Nach Antibiotikum: Frau bekommt Haarzunge APOTHEKE ADHOC, 17.09.2018 14:41 Uhr
Ein Risiko für Nebenwirkungen bei der Einnahme von Arzneimitteln gibt es immer, manchmal sind sie ungefährlich, aber unästhetisch. Diese Erfahrung musste nun eine 55-jährige Frau machen, denn nach der Behandlung mit zwei verschiedenen Antibiotika bekam sie eine schwarze, behaarte Zunge.
Die Frau hatte bei einem Autounfall in den USA schwere Quetschverletzung an beiden Beinen erlitten und wurde stationär aufgenommen. Es entwickelte sich eine polymikrobielle Wundinfektion. Die Ärzte verabreichten ihr intravenöses Meropenem, zudem sollte sie Minocyclin-Tabletten schlucken. Innerhalb einer Woche nach Beginn der Behandlung beobachtete sie eine schwarze Verfärbung ihrer Zunge. Sie klagte außerdem über Übelkeit und einen schlechten Geschmack in ihrem Mund. Das geht aus einem Fallbericht im „The New England Journal of Medicine” hervor.

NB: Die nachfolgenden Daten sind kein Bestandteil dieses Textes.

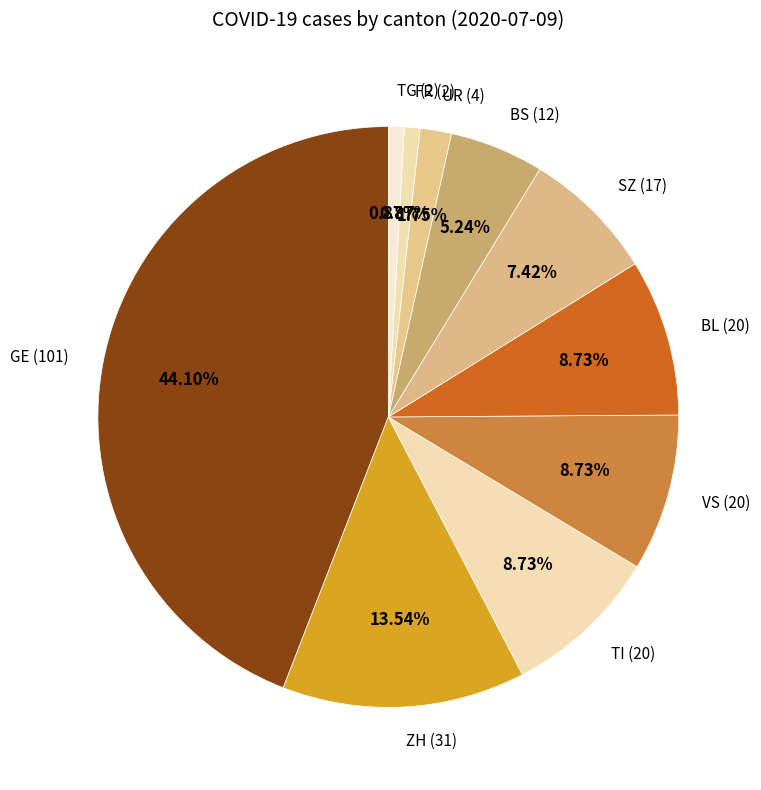

Which slice is the largest?

GE (101)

Die Mediziner haben vermutet, dass die sogenannte schwarze Haarzunge eine Folge der Behandlung mit dem Tetracyclin Minocyclin war. Ein Blick in die Fachinformationen verrät, dass diese Nebenwirkung tatsächlich gibt, aber die Häufigkeit „nicht bekannt ist”. Bei Meropenem, ein Antibiotikum aus der Gruppe der Carbapeneme, ist die unerwünschte Arzneimittelwirkung ist sie nicht gelistet. „Die schwarze behaarte Zunge ist ein gutartiger Zustand, der durch Hypertrophie und Dehnung filiformer Papillen auf der Zungenoberfläche gekennzeichnet ist, mit bräunlich-schwarzer Verfärbung”, erklären die Ärzte. Aber auch andere Faktoren wie schlechte Mundhygiene, Tabakrauch oder die Verwendung irritierender Mundwässer könnten ein Grund dafür sein.
Eine schwarze, behaarte Zunge ist zwar optisch störend, hat aber keine gesundheitsschädlichen Effekte. Der Zustand ist normalerweise reversibel und hat keine Langzeitfolgen. Betroffene sollen in diesem Fall den Auslöser absetzen und auf eine gute Mundhygiene achten. Die Ärzte haben bei der Frau Minocyclin abgesetzt und danach eine alternative antimikrobielle Therapie begonnen. Innerhalb von vier Wochen nach Beendigung der Minocyclin-Gabe hatte die Zunge der Frau wieder ihre ursprüngliche Farbe erreicht.
Kürzlich berichtete die Künstlerin Gina de Nuccio über erhebliche Nebenwirkungen, nachdem sie mit Ciprofloxacin ihre Blasenentzündung behandeln sollte. Binnen 48 Stunden nach Einnahme traten unerwünschte Nebenwirkungen auf: „Ich hatte immer noch starken Durchfall, bekam schlimme Schmerzen in allen Gelenken, konnte kaum noch laufen und hatte Herzrasen“, so de Nuccio. Mehr als drei Monate hatte sie mit Gelenkschmerzen und einer Entzündung der Achillessehne zu kämpfen.
Sechs Tabletten insgesamt habe sie eingenommen. Doch die Auswirkungen beschäftigten sie bis heute. Vor Kurzem erst sei die Entzündung der Achillessehne abgeklungen. Die Beschwerden hätten sie ihren Teilzeitjob als Haushälterin gekostet. Auch an ihre eigentliche Passion, die Kunst, sei nicht zu denken gewesen. „Ich konnte mich ja kaum bewegen. Und in meinem Atelier in Bielefeld, in dem ich auch alte Möbel restauriere, konnte ich auch lange nichts tun.“
Nebenwirkungen wie sie de Nuccio zu beklagen hatte, sind bereits bekannt: Die als Breitband-Antibiotika verwendeten Fluorchinolone wie Ciprofloxacin, aber auch Norfloxacin, Enoxacin, Ofloxacin, Levofloxacin und Moxifloxacin führen unter Umständen zu bleibenden Beeinträchtigungen. Dokumentiert sind Sehnenschäden in Form von Entzündungen oder Rissen. Besonders gefährlich ist die Ruptur der Achillessehne. Ältere Patienten ab dem 60. Lebensjahr haben ein erhöhtes Risiko. Die unerwünschte Arzneimittelwirkung kann – wie bei der 53-Jährigen – bereits wenige Stunden nach der Einnahme auftreten oder bis zu vier Wochen nach Therapieende.